Who am I kidding? The MVP would probably be Victor Wembanyama. Until the end of time.

So, what’s the solution?

The NBA should look at what Major League Baseball did in 2023 to ban the shift and introduce the pitch clock. The league recognized the relentless data-driven pursuit of Three True Outcomes (strikeouts, walks and home runs) ruined the diversity of action on the field. The game became too predictable and the league took action against the rampant sameness.

In the NBA, we ultimately want to watch competition, but our attention depends on the element of surprise to keep us locked in. The game, in its current form, is lacking some of that spontaneity and creativity. If the goal is to create more shot diversity, replenish the shot deserts and make the game more unpredictable, I have three other ideas that I prefer to the 3-point dunk:

1. Abolish the corner 3

I like this concept from Goldsberry, the godfather of all basketball mapping. Eliminate the corner 3, or what he calls the loophole 3, and make the NBA's shot economy more fair and "disincentivize loitering."

I’m with it in theory. My main concern is that the game would be exclusively played in the middle third of the floor. Why would you go anywhere near the corners if there’s no added bonus? Maybe you can get more open shots there. But I worry that eliminating the corner 3 is creating two parallel shot deserts on the outer thirds of the floor. But yeah, dudes standing idly in the corners ain’t it either.

2. Widen the court, keep a uniform 3-point arc

This is, in some ways, the most sensible tweak in the short-term. You might say, But what about all the court-level seats that we'd lose?! My former editor/boss Henry Abbott of TrueHoop always laughed at that concern. He'd get into the basic geometry of it all and point out that a wider court creates more courtside seats for owners to sell. So what if you'd lose a few seats in the second and third row? Seems like a billionaire problem, not one for the average NBA fan. Even still, decreasing supply would likely increase demand. As one executive put it: "They would make more money if they expanded the court as fewer seats always equals more money." To that point, have you tried to buy a ticket at Cameron Indoor Stadium?

From a basketball perspective, it doesn't solve the shot diversity problem. I'm not sure there is a complete fix for that unless you go full Rock N' Jock and add a 25-point basket (17 feet above the floor) and 50-point basket (25 feet and 6 inches). Watching a teenaged Kevin Garnett celebrate by screaming in Gary Payton's face because GP hit a 50-pointer … my eyes are welling up from nostalgia.

3. Introduce the 2-3-4 system

I'm campaigning for the 2-3-4 system where there's a deep 4-point line and a shorter 3-point line that brings back the mid-range.
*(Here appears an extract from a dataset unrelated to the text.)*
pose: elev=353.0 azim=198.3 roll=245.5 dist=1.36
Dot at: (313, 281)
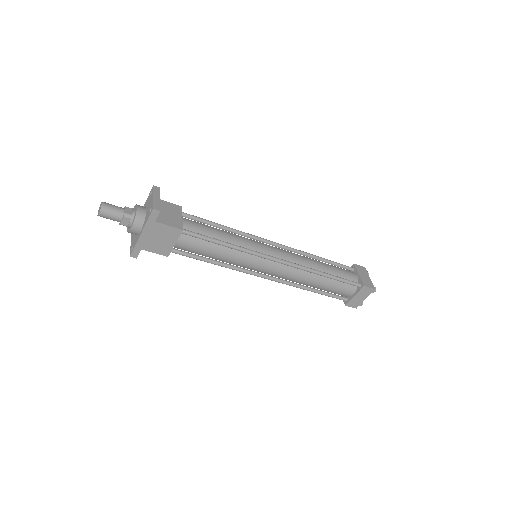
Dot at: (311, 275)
I've long-been a supporter of the 4-point line that incentivizes logo shots. They're awesome, but slapping a deep 4-point line on the court doesn't solve the shot desert problem.

So, we shorten the old 3-point arc. Make it 15 feet at the apex (where the nail at the free-throw line currently is now) and broaden it to about 17 feet in the corners. Anything inside it is 2 points. Take the old 3-point arc and slide it back to 35 feet. That’s the four-point line. Make it 40 feet? Sure, let’s see what happens. In between those lines, that’s the 3-point zone.

I want logo shots and mid-range shots and paint shots. I want all of it.

Basically, I want shot selection back.